§ ASSIGNED TASK: The answer must be a single number: the count of lines in these records that hold "href".
-- PROVIDED MATERIAL follows --
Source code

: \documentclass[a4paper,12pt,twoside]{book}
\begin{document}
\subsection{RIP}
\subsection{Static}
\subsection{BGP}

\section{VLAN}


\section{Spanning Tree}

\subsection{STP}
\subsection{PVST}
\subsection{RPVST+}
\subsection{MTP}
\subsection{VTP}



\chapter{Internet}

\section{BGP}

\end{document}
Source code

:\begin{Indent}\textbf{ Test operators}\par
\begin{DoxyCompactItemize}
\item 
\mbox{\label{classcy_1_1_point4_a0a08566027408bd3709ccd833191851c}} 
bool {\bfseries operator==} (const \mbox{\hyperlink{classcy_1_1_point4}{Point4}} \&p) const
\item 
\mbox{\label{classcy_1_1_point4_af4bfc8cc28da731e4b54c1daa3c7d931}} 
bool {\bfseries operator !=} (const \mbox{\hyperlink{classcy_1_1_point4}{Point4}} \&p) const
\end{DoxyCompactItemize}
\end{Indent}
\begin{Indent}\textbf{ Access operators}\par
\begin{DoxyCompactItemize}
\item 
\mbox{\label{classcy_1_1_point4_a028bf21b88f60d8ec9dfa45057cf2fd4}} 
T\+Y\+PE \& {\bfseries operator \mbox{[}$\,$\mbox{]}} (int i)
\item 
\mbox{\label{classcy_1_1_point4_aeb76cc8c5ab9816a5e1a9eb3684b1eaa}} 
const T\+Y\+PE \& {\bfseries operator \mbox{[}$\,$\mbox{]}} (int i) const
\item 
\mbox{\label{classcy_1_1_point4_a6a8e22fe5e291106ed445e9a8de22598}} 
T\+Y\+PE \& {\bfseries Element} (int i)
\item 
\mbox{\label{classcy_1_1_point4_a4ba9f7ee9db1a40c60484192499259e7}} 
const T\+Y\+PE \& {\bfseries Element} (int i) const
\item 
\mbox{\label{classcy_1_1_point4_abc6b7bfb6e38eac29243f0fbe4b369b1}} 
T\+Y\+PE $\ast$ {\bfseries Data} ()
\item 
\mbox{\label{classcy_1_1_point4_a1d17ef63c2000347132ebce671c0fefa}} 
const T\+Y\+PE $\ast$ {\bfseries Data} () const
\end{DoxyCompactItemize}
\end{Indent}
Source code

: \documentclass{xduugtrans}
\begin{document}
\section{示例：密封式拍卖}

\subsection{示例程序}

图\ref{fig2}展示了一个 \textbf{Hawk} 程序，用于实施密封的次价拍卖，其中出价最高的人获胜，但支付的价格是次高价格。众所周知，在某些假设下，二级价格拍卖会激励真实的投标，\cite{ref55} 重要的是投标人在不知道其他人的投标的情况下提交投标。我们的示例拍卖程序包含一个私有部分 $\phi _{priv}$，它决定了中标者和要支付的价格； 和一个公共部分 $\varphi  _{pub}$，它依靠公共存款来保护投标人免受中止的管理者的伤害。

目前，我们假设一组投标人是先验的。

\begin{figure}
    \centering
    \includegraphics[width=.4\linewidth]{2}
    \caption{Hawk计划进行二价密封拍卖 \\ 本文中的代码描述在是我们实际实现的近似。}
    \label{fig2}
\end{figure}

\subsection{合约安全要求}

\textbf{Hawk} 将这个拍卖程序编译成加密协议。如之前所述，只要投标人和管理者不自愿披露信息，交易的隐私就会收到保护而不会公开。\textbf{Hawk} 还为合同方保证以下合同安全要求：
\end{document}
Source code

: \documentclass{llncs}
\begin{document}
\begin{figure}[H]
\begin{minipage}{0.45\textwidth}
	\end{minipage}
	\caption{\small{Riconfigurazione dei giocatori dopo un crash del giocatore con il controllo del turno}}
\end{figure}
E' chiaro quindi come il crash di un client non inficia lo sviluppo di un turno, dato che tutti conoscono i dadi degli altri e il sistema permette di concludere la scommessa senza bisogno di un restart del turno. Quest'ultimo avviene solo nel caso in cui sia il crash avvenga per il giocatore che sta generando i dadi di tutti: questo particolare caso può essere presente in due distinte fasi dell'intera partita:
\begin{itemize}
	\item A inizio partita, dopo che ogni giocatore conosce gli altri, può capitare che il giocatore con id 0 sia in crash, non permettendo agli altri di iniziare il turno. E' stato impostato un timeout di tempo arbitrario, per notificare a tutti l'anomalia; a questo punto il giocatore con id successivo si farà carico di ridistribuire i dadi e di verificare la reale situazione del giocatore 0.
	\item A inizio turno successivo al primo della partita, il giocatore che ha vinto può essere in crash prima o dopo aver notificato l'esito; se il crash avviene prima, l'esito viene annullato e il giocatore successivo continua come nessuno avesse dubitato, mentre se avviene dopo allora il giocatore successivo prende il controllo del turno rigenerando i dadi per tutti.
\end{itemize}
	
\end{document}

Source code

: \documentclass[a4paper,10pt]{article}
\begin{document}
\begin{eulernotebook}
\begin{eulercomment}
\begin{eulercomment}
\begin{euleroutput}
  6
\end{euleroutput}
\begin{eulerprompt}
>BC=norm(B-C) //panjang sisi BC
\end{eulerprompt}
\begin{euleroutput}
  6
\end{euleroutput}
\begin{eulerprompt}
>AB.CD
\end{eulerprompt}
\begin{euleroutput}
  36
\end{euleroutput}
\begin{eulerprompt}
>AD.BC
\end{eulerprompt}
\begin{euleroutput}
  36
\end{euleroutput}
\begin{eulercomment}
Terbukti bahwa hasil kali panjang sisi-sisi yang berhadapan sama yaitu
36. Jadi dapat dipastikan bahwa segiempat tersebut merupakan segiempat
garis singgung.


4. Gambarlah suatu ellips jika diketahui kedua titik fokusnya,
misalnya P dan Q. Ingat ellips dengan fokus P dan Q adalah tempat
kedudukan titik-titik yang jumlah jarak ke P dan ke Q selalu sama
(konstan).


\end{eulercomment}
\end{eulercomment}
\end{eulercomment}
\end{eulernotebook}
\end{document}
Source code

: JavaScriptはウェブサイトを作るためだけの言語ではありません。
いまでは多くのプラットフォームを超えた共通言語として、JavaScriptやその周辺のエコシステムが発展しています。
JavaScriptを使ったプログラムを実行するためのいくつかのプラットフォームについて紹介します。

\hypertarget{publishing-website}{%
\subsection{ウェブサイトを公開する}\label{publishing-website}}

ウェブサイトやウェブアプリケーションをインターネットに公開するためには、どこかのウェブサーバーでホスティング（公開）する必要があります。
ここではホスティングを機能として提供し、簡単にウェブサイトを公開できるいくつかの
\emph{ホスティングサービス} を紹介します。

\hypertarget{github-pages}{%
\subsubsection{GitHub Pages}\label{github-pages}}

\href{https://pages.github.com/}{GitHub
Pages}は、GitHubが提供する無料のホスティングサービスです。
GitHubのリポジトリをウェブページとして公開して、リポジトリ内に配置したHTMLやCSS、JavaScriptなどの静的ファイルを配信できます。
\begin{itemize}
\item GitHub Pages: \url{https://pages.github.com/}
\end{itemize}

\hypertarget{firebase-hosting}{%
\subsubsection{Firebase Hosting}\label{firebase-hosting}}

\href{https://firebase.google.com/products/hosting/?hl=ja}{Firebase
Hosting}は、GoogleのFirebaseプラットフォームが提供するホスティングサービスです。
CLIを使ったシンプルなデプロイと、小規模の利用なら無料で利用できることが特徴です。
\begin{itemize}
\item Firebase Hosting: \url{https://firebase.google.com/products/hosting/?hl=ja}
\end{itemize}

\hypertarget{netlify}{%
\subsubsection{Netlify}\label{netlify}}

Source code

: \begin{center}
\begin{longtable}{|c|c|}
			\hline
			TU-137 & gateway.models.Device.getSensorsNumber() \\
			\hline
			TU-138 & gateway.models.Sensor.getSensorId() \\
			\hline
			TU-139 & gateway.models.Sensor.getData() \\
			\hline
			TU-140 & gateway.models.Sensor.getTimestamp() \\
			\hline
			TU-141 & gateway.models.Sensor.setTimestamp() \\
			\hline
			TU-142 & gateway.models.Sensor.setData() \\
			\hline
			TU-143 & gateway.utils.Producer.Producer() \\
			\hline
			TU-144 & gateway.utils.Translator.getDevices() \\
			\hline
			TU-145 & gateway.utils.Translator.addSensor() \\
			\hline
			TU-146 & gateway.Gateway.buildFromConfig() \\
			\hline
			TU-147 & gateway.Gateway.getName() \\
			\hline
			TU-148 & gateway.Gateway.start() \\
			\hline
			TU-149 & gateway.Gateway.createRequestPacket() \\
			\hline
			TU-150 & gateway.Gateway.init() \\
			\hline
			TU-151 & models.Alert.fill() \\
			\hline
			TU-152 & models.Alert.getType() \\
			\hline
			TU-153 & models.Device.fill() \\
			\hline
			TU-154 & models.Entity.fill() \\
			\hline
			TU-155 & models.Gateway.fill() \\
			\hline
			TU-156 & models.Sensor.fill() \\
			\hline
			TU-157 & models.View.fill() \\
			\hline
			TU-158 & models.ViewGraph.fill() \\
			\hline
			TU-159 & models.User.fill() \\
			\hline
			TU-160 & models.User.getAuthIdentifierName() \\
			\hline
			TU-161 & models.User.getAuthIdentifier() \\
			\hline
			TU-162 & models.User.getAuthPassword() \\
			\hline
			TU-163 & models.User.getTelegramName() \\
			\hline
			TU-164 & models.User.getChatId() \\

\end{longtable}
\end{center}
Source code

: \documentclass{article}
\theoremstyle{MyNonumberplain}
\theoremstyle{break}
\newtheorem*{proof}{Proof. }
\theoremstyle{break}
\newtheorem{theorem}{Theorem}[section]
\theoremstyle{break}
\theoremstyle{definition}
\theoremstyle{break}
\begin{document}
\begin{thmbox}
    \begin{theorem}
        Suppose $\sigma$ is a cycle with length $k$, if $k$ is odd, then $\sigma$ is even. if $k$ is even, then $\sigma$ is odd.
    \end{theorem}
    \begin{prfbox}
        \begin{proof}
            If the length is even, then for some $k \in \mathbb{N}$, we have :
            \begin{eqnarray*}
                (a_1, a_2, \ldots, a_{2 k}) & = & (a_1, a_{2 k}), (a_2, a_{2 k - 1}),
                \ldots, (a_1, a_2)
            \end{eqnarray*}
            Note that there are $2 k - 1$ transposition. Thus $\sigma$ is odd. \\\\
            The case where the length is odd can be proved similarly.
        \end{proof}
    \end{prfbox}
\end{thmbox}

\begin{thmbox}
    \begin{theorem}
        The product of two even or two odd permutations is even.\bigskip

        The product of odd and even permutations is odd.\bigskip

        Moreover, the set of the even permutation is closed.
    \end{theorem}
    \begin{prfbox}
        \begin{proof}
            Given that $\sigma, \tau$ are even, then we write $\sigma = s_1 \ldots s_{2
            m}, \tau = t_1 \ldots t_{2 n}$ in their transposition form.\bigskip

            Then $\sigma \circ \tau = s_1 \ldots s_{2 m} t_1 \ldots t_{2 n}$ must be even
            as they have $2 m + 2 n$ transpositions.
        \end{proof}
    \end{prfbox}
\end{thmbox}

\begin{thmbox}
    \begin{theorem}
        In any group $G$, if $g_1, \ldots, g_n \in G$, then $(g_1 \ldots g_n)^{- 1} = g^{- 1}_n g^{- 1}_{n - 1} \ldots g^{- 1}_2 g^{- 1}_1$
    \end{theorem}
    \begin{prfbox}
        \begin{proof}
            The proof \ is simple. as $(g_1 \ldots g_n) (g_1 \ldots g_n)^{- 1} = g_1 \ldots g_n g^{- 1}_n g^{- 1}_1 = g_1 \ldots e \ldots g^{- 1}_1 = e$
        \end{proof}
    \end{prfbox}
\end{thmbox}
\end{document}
-- PROVIDED MATERIAL concluded --
§ WRITTEN SOLUTION: 2